Quote from: beejazzThe best fix I've seen for this is to remove penalties for failure and set a fixed round limit.
Yes, I think something like that is good. I had a thought a few posts back to merge the skill challenge system with something like this list that LC posted (http://www.thecbg.org/index.php/topic,209632.msg216568.html#msg216568) and have, like you mentioned, a fixed round limit. Essentially, the players and DM would figure out what the goals of the encounter were, and then start the skill challenge with that "shopping list" in mind. Everyone would take a shot at doing something, and every success would buy you one thing off the list. Maybe some way to get bonus items off the list if you beat the DC by a lot, too, but I'm not sure. Then, not only does everyone get involved, but the skill challenge can result in vastly different outcomes (with varying degrees of "success" or "failure") depending on what objectives players pursued and succeeded or failed at.
Quote from: sparkletwist
Quote from: beejazzThe best fix I've seen for this is to remove penalties for failure and set a fixed round limit.
Yes, I think something like that is good. I had a thought a few posts back to merge the skill challenge system with something like this list that LC posted (http://www.thecbg.org/index.php/topic,209632.msg216568.html#msg216568) and have, like you mentioned, a fixed round limit. Essentially, the players and DM would figure out what the goals of the encounter were, and then start the skill challenge with that "shopping list" in mind. Everyone would take a shot at doing something, and every success would buy you one thing off the list. Maybe some way to get bonus items off the list if you beat the DC by a lot, too, but I'm not sure. Then, not only does everyone get involved, but the skill challenge can result in vastly different outcomes (with varying degrees of "success" or "failure") depending on what objectives players pursued and succeeded or failed at.
You could make a pretty standard chart with fail effects on one side, success on another, and difficulty numbers for entries. If the success/failure effects could be sort of standardized for social encounters it could work out well.
So player would propose actions, DM would determine success/failure effects, the skill to use, and the difficulty based on the chart and common sense, and then the player rolls.
I can only see this being easier to balance with 5e's flatter looser approach to skills.
See, now you guys got me thinking about this. I think I'd start with a standard difficulty chart (easy is x, medium is y, hard is z or whatever) and then a grid with failure and success modifiers. As in bigger potential failures might make tasks slightly easier while bigger potential wins might be harder. On one side of that grid would be (helps the group/helps individual/no effect) and on the other would be (hurts the group/ hurts the individual / no effect).
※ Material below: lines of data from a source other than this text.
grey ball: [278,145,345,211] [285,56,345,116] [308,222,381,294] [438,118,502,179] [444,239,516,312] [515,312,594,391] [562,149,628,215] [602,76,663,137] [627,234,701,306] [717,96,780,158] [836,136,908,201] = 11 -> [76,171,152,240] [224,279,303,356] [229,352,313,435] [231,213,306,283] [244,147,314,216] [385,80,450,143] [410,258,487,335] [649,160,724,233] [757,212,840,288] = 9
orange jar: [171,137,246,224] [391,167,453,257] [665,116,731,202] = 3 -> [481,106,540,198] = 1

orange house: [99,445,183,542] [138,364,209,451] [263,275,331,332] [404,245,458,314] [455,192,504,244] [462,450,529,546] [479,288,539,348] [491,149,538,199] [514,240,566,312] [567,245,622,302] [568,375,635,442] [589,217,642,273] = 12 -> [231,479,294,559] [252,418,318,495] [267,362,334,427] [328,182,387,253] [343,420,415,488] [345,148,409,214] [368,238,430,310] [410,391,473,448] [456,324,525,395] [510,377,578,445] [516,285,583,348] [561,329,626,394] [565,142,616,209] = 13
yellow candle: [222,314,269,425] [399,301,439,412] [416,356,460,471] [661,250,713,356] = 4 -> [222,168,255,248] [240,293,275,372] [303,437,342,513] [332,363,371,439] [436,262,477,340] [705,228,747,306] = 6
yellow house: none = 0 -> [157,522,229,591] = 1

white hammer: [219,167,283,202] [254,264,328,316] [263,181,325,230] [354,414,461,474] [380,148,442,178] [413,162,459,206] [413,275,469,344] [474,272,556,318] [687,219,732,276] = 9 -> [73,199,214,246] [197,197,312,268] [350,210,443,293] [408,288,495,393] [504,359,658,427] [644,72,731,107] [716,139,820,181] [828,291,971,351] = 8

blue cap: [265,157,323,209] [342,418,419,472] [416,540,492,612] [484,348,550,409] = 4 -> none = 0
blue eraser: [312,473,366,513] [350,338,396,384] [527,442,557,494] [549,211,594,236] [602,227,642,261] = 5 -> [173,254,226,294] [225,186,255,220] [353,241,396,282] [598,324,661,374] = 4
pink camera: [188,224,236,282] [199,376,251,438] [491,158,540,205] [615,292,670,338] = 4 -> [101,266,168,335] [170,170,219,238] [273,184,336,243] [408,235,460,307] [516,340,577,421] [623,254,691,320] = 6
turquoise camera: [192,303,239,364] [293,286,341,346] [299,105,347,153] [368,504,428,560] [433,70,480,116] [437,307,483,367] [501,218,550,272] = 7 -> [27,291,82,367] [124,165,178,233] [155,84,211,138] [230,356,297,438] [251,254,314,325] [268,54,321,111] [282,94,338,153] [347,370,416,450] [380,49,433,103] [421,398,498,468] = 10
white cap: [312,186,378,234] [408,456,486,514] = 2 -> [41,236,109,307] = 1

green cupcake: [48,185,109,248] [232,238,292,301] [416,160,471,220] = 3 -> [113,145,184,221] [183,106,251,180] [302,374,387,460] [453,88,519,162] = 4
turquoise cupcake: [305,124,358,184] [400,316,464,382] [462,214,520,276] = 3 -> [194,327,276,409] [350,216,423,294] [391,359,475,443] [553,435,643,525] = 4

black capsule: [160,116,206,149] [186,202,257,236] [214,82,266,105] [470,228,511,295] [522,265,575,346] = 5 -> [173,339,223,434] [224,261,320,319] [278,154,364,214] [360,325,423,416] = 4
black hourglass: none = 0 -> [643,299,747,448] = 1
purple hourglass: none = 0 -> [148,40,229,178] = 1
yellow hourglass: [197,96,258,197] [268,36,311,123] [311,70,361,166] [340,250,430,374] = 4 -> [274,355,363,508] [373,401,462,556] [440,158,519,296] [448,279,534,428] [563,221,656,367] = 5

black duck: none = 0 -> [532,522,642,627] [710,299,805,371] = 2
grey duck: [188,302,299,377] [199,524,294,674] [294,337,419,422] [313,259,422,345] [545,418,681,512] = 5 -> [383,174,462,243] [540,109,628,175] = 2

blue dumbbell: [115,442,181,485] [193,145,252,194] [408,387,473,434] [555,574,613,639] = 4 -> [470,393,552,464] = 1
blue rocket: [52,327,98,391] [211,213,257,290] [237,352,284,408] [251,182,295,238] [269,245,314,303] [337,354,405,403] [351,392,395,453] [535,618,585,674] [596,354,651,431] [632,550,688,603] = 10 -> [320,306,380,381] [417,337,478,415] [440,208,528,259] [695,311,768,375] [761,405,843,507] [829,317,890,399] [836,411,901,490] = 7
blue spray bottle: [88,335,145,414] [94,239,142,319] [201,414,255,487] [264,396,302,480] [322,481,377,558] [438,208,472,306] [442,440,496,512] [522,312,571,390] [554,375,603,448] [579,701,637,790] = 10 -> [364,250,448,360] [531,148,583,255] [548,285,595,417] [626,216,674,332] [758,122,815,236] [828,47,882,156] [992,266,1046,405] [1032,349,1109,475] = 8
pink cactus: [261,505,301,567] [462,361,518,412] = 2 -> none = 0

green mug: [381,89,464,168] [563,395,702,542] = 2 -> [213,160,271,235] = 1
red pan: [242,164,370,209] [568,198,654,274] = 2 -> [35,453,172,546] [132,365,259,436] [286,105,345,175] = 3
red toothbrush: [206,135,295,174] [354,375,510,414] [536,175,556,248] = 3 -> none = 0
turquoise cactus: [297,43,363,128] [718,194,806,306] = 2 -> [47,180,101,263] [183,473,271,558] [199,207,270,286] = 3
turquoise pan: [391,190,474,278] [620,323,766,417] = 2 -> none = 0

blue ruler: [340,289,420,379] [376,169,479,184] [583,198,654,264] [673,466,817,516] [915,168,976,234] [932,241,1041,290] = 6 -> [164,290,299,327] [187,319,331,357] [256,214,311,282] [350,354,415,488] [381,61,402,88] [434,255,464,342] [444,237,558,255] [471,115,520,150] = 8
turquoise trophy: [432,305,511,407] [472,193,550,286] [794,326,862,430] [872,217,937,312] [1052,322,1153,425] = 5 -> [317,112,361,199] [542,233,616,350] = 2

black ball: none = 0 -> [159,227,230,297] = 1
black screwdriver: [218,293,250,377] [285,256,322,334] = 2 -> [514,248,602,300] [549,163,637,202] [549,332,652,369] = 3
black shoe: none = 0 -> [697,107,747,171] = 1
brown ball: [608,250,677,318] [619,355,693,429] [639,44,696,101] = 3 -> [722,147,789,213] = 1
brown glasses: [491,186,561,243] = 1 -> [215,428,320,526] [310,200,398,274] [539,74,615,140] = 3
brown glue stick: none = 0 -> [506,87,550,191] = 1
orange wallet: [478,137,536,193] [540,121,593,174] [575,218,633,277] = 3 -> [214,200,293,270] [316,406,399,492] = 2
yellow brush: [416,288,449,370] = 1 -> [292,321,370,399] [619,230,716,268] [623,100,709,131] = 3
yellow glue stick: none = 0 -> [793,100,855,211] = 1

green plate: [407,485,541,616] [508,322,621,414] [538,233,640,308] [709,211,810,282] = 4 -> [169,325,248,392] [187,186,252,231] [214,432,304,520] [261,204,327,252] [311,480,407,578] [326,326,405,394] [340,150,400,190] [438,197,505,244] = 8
Then people would improvise tasks, and the DM would adjudicate success/failure effects and difficulties based on the proposed tasks using the above guidelines.
All this in a framework like was mentioned above (x successes in y rounds, or x successes before your opponents get x successes). Hurts the group fails could supply an alternate fail condition more like 4e skill challenges, but in this case statistically weaker characters could at least attempt tasks that would not hurt the group.
Individual success/failure would account for effects that only hit one member of the group, and no-effect-success is effectively a save. So if you're climbing and someone's dangling, there would be a "hang on" strength check with hurts the individual and no effect success.
That might be an ideal "skill challenge" formula.